DATA RECORDS.
....................

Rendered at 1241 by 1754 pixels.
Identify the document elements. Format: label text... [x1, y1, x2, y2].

....................

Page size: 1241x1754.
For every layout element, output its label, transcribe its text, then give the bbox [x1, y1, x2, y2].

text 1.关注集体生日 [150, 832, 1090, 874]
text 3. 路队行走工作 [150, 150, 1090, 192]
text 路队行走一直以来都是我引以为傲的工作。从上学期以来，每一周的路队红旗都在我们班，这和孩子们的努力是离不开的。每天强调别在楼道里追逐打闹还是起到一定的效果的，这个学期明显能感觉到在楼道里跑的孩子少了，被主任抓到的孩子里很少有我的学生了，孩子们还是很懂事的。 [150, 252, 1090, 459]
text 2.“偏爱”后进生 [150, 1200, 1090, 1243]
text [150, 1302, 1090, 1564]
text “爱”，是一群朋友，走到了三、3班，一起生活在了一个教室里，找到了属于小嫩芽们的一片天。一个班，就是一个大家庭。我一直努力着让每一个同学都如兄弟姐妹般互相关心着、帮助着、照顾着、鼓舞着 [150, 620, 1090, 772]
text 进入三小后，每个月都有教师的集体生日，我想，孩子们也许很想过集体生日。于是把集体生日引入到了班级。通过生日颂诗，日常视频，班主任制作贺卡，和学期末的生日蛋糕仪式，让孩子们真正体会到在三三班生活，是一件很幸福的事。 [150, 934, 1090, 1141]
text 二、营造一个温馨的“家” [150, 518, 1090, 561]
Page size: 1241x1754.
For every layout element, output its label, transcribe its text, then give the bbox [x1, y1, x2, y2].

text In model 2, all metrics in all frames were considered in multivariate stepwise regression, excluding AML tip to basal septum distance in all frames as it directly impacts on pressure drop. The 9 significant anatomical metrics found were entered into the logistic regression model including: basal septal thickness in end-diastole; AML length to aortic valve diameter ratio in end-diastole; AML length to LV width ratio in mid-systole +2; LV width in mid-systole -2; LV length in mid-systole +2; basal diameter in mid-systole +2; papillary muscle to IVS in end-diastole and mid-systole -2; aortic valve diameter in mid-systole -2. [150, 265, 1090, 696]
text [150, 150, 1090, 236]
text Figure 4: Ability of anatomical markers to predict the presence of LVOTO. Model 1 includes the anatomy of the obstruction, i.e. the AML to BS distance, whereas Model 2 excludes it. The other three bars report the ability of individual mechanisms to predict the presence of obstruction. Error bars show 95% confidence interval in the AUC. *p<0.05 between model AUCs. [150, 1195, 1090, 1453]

....................

AIM OF THE TASK.
After locating the line holding "Rendered at 1241 by 1754 pixels." above, output exactly that line and every line after it through the line holding "Identify the document". Include nothing else.

SOLUTION TO THIS TASK.
Rendered at 1241 by 1754 pixels.
Identify the document elements. Format: label text... [x1, y1, x2, y2].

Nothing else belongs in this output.